2003M @+4枚 20915.00円 → 返済 21145.00円 (+92,000円)
今回確定損益 +92,000円
合計確定損益 +92,000円
2020.03.03(火)15:15 東京市場クローズ
昨晩の海外市場から。
ダウは+1293ドルの+5.1%、過去最大の上昇幅(上昇率ではない)となった。「コロナショック」で色々と歴史的レコードが塗り替えられている。
米株の大幅上昇を受け東京市場の先物も上昇して始まり+560円の21730円を付けた。しかし即反落しほぼ寄り天。そしてマイ転した上、驚きべきことに21000台を全て溶かした。夜間安値からの高低差は±1050円。百円の桁の変化は気にならないほど感覚が狂う。

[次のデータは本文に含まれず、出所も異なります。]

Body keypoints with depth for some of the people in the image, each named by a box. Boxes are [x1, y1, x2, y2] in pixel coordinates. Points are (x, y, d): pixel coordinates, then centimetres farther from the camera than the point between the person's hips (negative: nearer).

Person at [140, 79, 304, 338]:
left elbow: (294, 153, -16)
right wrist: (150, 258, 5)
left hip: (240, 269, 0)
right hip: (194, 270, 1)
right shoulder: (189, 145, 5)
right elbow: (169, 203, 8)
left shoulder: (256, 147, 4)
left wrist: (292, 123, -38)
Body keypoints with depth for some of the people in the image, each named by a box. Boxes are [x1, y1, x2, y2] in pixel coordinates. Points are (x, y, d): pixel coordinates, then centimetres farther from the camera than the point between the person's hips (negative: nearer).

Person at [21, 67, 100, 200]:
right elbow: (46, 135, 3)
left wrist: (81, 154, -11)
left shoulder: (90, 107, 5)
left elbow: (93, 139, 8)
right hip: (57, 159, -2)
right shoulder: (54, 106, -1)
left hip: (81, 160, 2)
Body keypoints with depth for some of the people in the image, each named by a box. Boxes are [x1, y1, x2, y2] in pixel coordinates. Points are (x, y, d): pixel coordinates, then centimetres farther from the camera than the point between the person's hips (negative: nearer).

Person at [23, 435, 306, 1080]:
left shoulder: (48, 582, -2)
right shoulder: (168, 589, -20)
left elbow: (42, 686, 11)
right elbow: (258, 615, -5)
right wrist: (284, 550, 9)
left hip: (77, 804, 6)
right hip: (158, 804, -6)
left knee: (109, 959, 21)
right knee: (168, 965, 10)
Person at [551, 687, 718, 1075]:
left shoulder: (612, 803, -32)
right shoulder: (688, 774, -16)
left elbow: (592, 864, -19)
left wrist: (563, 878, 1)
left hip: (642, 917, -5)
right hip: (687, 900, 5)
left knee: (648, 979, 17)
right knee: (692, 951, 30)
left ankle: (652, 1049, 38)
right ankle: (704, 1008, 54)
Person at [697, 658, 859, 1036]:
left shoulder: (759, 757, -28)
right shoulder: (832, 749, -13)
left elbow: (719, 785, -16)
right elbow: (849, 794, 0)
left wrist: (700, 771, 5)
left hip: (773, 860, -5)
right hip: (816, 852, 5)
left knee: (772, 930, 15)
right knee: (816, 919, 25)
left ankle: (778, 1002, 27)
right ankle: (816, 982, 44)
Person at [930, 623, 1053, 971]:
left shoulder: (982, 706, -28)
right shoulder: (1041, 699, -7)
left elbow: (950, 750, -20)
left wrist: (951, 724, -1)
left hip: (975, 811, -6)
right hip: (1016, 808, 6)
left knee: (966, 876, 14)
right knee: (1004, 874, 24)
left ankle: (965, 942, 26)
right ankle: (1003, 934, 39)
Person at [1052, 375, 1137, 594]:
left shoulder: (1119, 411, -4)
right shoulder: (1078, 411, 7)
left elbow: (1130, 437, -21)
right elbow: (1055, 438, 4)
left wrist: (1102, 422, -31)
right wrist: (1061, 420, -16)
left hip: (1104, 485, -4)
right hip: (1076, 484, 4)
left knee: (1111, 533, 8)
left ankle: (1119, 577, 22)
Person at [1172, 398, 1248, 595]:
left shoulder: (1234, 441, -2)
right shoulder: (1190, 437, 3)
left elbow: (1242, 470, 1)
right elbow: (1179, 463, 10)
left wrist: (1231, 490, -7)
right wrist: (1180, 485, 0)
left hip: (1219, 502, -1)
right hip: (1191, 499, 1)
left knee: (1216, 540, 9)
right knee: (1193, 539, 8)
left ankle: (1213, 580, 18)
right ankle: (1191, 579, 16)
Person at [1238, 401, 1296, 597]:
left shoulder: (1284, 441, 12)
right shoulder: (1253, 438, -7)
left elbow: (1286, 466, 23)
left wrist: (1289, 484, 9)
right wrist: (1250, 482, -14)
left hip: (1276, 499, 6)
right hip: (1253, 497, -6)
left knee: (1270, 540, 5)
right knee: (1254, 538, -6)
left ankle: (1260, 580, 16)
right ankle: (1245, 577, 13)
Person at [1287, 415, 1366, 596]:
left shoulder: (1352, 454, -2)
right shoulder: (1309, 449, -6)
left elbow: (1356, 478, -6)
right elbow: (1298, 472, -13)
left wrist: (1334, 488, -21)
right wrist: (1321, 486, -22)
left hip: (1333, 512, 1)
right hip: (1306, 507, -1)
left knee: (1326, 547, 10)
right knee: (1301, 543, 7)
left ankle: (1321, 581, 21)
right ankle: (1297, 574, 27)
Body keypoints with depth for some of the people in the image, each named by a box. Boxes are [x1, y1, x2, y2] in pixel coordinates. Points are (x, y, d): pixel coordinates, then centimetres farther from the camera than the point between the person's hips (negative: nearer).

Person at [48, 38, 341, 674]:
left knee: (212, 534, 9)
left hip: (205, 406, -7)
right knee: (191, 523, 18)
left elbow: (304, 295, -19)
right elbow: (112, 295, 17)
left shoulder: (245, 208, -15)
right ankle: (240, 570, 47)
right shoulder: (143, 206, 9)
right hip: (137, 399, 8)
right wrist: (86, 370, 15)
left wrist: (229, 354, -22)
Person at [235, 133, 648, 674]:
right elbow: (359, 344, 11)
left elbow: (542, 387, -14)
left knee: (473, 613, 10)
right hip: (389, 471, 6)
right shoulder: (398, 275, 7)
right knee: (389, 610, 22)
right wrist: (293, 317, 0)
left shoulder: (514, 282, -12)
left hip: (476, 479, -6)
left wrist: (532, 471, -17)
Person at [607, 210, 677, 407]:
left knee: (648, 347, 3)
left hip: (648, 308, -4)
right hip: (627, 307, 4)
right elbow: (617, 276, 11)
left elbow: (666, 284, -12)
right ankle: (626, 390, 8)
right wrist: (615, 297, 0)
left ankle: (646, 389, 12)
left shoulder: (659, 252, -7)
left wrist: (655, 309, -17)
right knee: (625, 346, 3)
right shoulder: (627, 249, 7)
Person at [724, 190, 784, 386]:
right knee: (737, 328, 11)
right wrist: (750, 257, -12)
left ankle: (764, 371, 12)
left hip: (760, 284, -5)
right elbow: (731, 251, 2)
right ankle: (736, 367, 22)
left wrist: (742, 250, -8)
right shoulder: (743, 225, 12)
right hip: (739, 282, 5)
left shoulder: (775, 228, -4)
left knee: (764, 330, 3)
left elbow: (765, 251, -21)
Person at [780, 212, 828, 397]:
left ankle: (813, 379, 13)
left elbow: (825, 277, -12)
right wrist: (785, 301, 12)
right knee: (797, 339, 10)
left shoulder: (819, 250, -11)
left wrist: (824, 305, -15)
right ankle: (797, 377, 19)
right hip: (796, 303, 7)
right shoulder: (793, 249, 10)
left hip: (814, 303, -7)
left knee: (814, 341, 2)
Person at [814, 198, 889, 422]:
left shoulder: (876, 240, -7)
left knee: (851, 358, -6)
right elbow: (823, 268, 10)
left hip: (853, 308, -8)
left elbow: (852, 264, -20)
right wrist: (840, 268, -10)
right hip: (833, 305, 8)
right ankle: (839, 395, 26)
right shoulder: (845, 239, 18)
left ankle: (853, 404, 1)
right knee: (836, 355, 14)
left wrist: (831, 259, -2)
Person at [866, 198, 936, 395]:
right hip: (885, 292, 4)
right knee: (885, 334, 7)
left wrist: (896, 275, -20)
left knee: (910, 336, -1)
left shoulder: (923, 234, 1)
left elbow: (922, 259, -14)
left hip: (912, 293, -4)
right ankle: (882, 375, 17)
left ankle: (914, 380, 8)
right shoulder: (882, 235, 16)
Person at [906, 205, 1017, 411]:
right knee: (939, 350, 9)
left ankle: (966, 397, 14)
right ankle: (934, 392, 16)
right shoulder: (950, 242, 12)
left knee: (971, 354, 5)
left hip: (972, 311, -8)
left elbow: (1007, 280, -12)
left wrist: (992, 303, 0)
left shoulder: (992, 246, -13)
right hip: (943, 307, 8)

これでは「100円は誤差」では飽き足らず「250円は誤差」状態。この様子では非常に弱い相場が既に始まっていると見ておいた方が良いだろう。
「コール・バック・スプレッド」をNSに持ち越していこう。
2020.03.03(火)22:25 欧州市場午後
この時間、G7声明で失望売り。ホールド中の「コール・バック・スプレッド」はバランスが悪くなってきたし、マーケットの状況も日替わりで変わるので、ここで一旦返済しよう。タイムオーバーだ。
2020.03.03(火)23:00 全返済
2003C23000 @+11枚 33.27円 → 返済 10.00円 (-256,000円)
2003C21500 @-1枚 565.00円 → 返済 370.00円 (+195,000円)
今回確定損益 -61,000円
合計確定損益 +31,000円
全返済。一方的な相場が続くと思い込み、何度も返済のチャンスがあったのにここまでズルズルとポジションを引っ張り不発にさせてしまった。値幅も上下1000円クラスと大きく、先週とは異なり今週は難しい相場となっている。
【アホボラは二度刺す】偉大な先輩の言葉。コロナショックはまだ終わっていないと思うが、迂闊に手は出せない。色々と狂った感覚を戻して「環境の変化」をしっかりと観察しつつ、より慎重に、次のタイミングを狙っていこう。